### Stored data
▬▬▬▬▬▬

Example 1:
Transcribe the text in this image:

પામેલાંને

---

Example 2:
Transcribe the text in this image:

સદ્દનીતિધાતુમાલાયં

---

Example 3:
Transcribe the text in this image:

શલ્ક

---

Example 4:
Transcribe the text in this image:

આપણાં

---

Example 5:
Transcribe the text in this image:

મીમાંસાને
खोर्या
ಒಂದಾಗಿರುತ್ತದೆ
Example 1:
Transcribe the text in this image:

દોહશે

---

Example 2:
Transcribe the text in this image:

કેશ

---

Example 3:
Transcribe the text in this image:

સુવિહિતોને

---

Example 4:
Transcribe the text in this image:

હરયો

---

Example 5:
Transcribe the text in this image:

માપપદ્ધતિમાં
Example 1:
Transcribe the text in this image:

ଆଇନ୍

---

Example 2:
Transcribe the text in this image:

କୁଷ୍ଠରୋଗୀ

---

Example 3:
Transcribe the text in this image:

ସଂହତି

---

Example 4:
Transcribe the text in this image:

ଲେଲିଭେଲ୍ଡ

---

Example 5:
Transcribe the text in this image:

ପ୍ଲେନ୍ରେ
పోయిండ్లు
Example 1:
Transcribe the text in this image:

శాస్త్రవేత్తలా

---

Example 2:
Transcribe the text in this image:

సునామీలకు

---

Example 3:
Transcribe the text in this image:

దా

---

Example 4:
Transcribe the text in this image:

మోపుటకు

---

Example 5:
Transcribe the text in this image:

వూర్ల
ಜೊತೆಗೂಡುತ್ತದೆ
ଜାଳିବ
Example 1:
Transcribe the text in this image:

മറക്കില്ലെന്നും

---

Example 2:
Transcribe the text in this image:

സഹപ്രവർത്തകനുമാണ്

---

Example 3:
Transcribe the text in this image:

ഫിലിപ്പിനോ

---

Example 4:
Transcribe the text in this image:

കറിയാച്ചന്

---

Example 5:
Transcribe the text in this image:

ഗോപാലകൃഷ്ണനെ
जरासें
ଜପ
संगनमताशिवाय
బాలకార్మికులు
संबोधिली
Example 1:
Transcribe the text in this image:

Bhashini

▬▬▬▬▬▬

### WHAT IS REQUIRED
All of the records above are to be returned exactly as they stand.

### EXPECTED ANSWER
Example 1:
Transcribe the text in this image:

પામેલાંને

---

Example 2:
Transcribe the text in this image:

સદ્દનીતિધાતુમાલાયં

---

Example 3:
Transcribe the text in this image:

શલ્ક

---

Example 4:
Transcribe the text in this image:

આપણાં

---

Example 5:
Transcribe the text in this image:

મીમાંસાને
खोर्या
ಒಂದಾಗಿರುತ್ತದೆ
Example 1:
Transcribe the text in this image:

દોહશે

---

Example 2:
Transcribe the text in this image:

કેશ

---

Example 3:
Transcribe the text in this image:

સુવિહિતોને

---

Example 4:
Transcribe the text in this image:

હરયો

---

Example 5:
Transcribe the text in this image:

માપપદ્ધતિમાં
Example 1:
Transcribe the text in this image:

ଆଇନ୍

---

Example 2:
Transcribe the text in this image:

କୁଷ୍ଠରୋଗୀ

---

Example 3:
Transcribe the text in this image:

ସଂହତି

---

Example 4:
Transcribe the text in this image:

ଲେଲିଭେଲ୍ଡ

---

Example 5:
Transcribe the text in this image:

ପ୍ଲେନ୍ରେ
పోయిండ్లు
Example 1:
Transcribe the text in this image:

శాస్త్రవేత్తలా

---

Example 2:
Transcribe the text in this image:

సునామీలకు

---

Example 3:
Transcribe the text in this image:

దా

---

Example 4:
Transcribe the text in this image:

మోపుటకు

---

Example 5:
Transcribe the text in this image:

వూర్ల
ಜೊತೆಗೂಡುತ್ತದೆ
ଜାଳିବ
Example 1:
Transcribe the text in this image:

മറക്കില്ലെന്നും

---

Example 2:
Transcribe the text in this image:

സഹപ്രവർത്തകനുമാണ്

---

Example 3:
Transcribe the text in this image:

ഫിലിപ്പിനോ

---

Example 4:
Transcribe the text in this image:

കറിയാച്ചന്

---

Example 5:
Transcribe the text in this image:

ഗോപാലകൃഷ്ണനെ
जरासें
ଜପ
संगनमताशिवाय
బాలకార్మికులు
संबोधिली
Example 1:
Transcribe the text in this image:

Bhashini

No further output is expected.